The fourth harvest is the seeds, which the farmer can harvest to use, trade, or sell. They contain a record of the influences of the local environment, and of the farmer's interactions with those plant friends. Some seeds are also food for other friends, the birds and other animals of this little ecosystem.

The fifth harvest is for the earth, all the teeming multitudes of critters who devour the rest of the seed plant and in turn do their part to keep all the cycles going and the pest populations in balance. Some studies are now indicating that decomposing mustard family plants give off certain compounds, which reduce nematodes and pathogens in the soil.

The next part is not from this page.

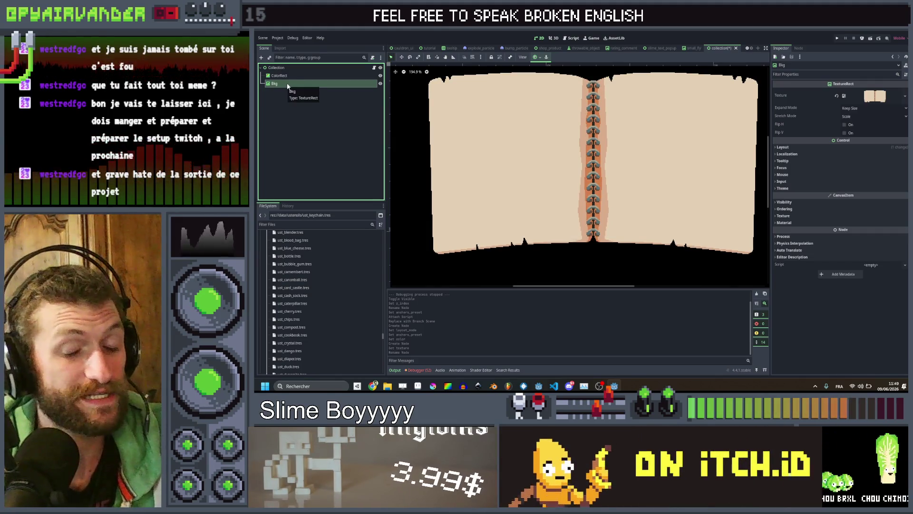
left_click(283, 105)
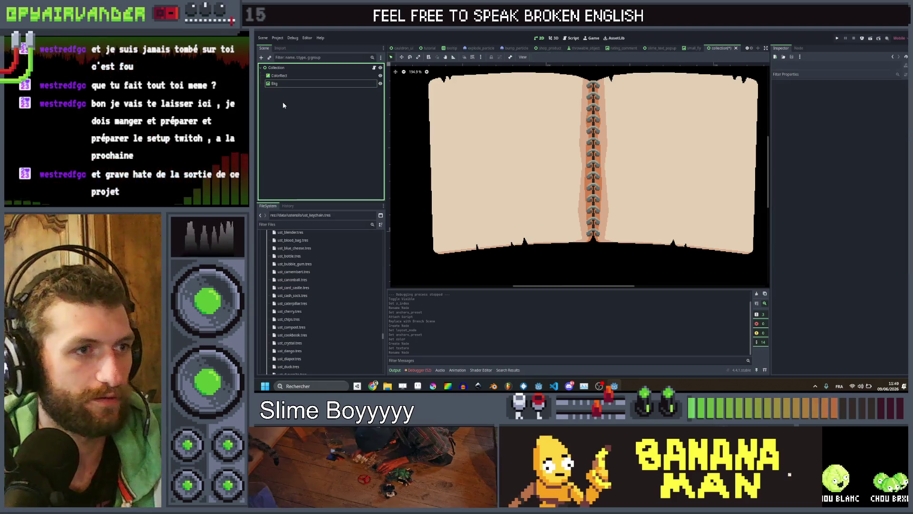
left_click(285, 84)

Frank's seed business evolved from his gourmet salad-crop farm. He uses very low-tech seed processing equipment and seems generally satisfied with the efficiency of his methods. He grows many of his seed crops in partnership with another local farm, taking advantage of their larger-scale equipment, horticultural skills, careful rotations, and commitment to organic methods. In addition to his keen eye for exceptional plants, he obviously benefits from sharing information with other seed growers and breeders.

Networking, sharing, win-win. these themes were present throughout the weekend. Each night people stayed up talking into the wee hours, sharing experiences, tips, varieties, theories, and the camaraderie that comes from collaborating on an inspired project with huge benefits to agriculture, humanity, and the Earth. I believe this spirit of generosity arises from the seed grower's experience with the abundance of nature. We are humbled in the face of the awesome mystery and diversity of life.